# Overview
The source for this notebook can be found at https://github.com/NASA-NAVO/servicemon/blob/main/servicemon/analysis/notebooks/ExplorePerformanceData.ipynb.

NAVO has started regularly querying some TAP and Cone Search services to collect data on their response times.  So far this is mostly NAVO services, but also includes a CDS 2MASS cone search for comparison.  (Some Chandra Source Catalog queries are also done, but due to sparse sky coverage these need to be adjusted.)

The queries are done using the `servicemon` application (https://servicemon.readthedocs.io/en/latest/), and are executed from several different locations.  The AWS instrumentation is handled with the software at https://github.com/NASA-NAVO/AWS_servicemon.  The results are written to a TAP-accessible database currently running at IPAC.  

### Collaborating
Now that all can examine the monitoring data and run additional tests, all can contribute:

 - Analyzing response data.
  - Explaining anomalous or poor measurements (is the issue with the service, network, servicemon, etc.?)
  - Addressing major performance issues.
  
 - Developing other plots, analysis or alerts.
  - What plots (like those below?) are worth posting somewhere on web?
 
 - Maintaining the operational monitoring.
 
 - Monitoring parameters
  - Should services be added/removed from the monitoring list?
  - Is the current cadence OK?
  - Do we agree that we should add in non-random queries so we have more concrete comparison data?
  - TAP queries are currently all async.  We've found this adds significant overhead in some cases.  Should routine or one off monitoring include sync TAP queries?
  
  
 - Open Development participation in `servicemon` and `AWS_servicemon`.
  - Filing, discussing and prioritizing issues.
  - Bug fix and feature development.
  
### Known Issues/Action Items
Short term:
 - Probably should add some non-random queries to suite.

Longer term:
 - Consider controlling inputs on a per service basis due to differences in density and coverage.
 - Support non-positional queries (TAP, DataLink, non-VO services)
 
# What Tests Are Run
All of the parameters of the queries are configurable, but below is what is currently running.  TAP queries now are all async.
### Services
| base_name | service_type |
| --- | --- |
| CDS_2MASS | cone |   
| Chandra_CSC | cone |  
| Chandra_CSC | tap |   
| HEASARC_swiftmastr | cone |  
| HEASARC_swiftmastr | tap |  
| HEASARC_xmmssc | cone |   
| HEASARC_xmmssc | tap | 
| IPAC_2MASS | cone |  
| IPAC_2MASS | tap |  
| IPAC_WISE | cone |   
| IPAC_WISE | tap | 
| NED_NED | cone |  
| NED_NED | tap | 
| STScI_2MASS | cone |  
| STScI_PanSTARRS | tap |  
| STScI_PanSTARRS | xcone |  
| STScI_ObsTAP | tap |  
| STScI_WISE | cone |

### When and what cones?
A set of 10 random cone queries, with radii ranging from 0 to 0.25 degrees, is run for each service every 6 hours.  The exact hours are staggered by location.

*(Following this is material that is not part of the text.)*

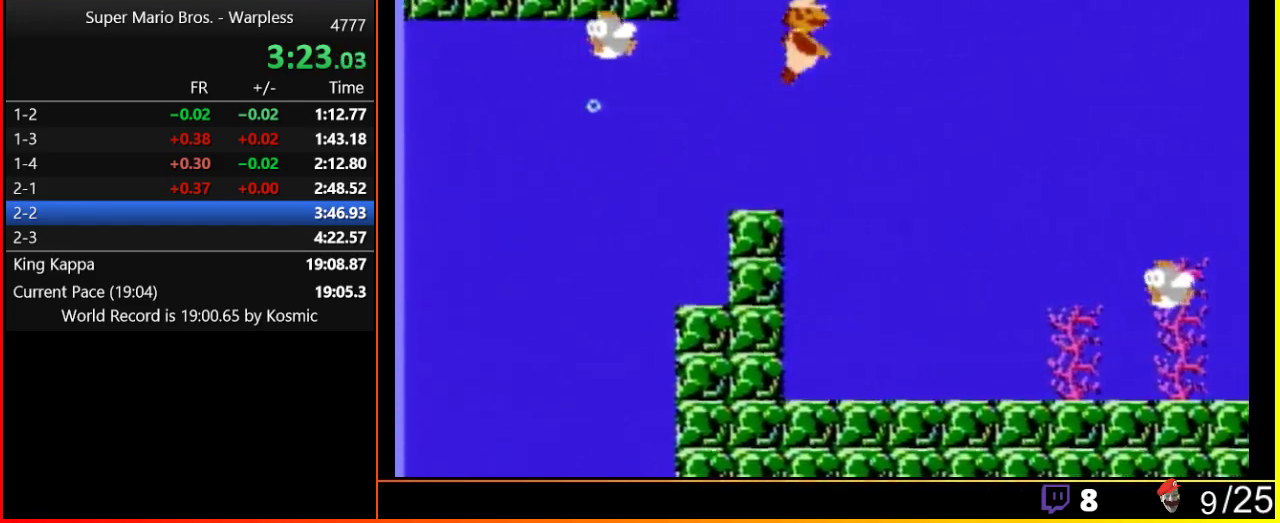
{"buttons": ["DPAD_RIGHT"], "events": [[83, "A", "up"]]}
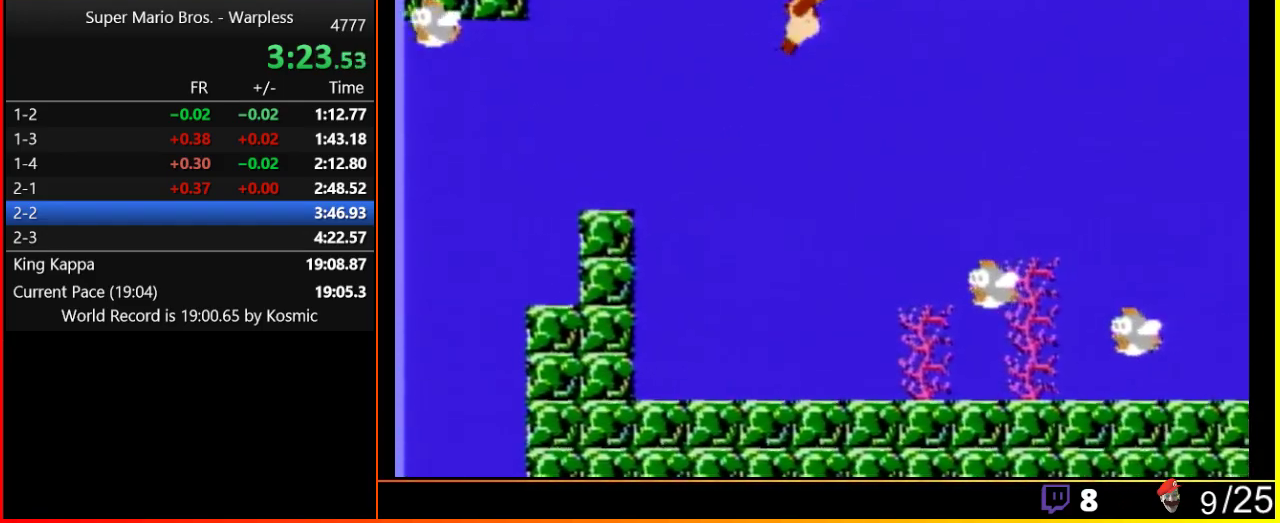
{"buttons": ["DPAD_RIGHT"], "events": []}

We should change this to include (or only use) fixed cones, so that we can compare the exact same queries over time.  (`servicemon` can be run with fixed or random targets.)
### From Where
The queries are run from the following AWS regions:

'ap-northeast-1', 'ap-southeast-2', 'eu-west-3', 'sa-east-1', 'us-east-1','us-west-2'

Due to testing, the database may also contain scattered results from other locations.
                
# Result Data Available via TAP
The TAP service at http://navo01.ipac.caltech.edu/TAP has a table called `navostats2` with one row per query run by servicemon. This table contains data starting on about April 6, 2021.  

<div class="alert alert-block alert-info">
    <p>For legacy data from February and March 2021, there is also an older table called navostats which contains results from Feb 2, 2021 to Mar 27, 2021, with slightly different column names as detailed in <a href="https://github.com/NASA-NAVO/servicemon/issues/47">https://github.com/NASA-NAVO/servicemon/issues/47</a>. </p>
    <p>For more please see <a href="https://nasa-navo.github.io/ExplorePerformanceData_original_columns.html">https://nasa-navo.github.io/ExplorePerformanceData_original_columns.html</a></p>
</div>

__Note:__  The VOSI endpoints have not yet been implemented for this service, so PyVO and Topcat will complain during metadata gathering, __but__ both both PyVO and Topcat can be used to query this service, and all the `TAP_SCHEMA` tables are implemented, so those can be used to query metadata.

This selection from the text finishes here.